Work to complete — Looking through the listing, how many of its lines hold the word "made"? Answer with only the number.

Source records Start Marker

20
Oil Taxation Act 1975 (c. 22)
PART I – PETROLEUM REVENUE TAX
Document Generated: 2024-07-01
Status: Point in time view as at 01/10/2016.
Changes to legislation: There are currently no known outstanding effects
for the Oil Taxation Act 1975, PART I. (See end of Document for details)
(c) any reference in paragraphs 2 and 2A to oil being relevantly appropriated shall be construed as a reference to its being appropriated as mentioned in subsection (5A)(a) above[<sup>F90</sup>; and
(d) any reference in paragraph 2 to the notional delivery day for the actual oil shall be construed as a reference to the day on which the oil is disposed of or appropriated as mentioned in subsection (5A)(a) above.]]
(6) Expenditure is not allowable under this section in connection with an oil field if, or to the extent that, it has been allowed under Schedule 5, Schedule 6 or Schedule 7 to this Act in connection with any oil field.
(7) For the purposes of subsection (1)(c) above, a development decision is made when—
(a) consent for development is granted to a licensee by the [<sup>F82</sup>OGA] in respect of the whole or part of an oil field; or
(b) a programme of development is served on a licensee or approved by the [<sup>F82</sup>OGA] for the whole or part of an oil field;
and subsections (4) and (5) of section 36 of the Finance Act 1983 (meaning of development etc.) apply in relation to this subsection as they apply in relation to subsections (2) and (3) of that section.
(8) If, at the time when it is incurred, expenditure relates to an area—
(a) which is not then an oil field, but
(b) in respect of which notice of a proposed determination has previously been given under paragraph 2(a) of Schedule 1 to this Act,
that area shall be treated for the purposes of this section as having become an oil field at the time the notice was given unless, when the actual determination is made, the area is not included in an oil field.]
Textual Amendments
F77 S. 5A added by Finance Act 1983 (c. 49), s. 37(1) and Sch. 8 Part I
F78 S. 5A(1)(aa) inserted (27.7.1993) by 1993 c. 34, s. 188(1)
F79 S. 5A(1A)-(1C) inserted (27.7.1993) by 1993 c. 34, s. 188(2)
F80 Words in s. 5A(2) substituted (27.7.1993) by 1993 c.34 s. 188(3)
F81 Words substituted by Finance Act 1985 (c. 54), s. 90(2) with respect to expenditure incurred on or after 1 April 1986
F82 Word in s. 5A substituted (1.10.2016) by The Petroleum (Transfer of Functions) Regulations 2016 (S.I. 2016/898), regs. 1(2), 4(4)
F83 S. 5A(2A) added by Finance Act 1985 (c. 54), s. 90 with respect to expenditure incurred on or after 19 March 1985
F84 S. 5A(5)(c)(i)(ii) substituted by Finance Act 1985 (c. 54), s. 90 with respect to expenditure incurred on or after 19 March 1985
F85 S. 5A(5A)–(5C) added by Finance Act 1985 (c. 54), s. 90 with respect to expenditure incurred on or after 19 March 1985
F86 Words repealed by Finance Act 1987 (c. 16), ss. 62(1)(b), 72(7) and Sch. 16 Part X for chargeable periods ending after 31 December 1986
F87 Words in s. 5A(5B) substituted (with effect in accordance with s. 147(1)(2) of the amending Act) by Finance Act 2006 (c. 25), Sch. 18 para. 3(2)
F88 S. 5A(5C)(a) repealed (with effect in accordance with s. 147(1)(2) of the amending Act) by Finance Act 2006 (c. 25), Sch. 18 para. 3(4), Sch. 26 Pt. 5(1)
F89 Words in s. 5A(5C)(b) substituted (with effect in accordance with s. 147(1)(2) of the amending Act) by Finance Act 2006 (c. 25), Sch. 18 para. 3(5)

Source records End Marker

Solution below — 2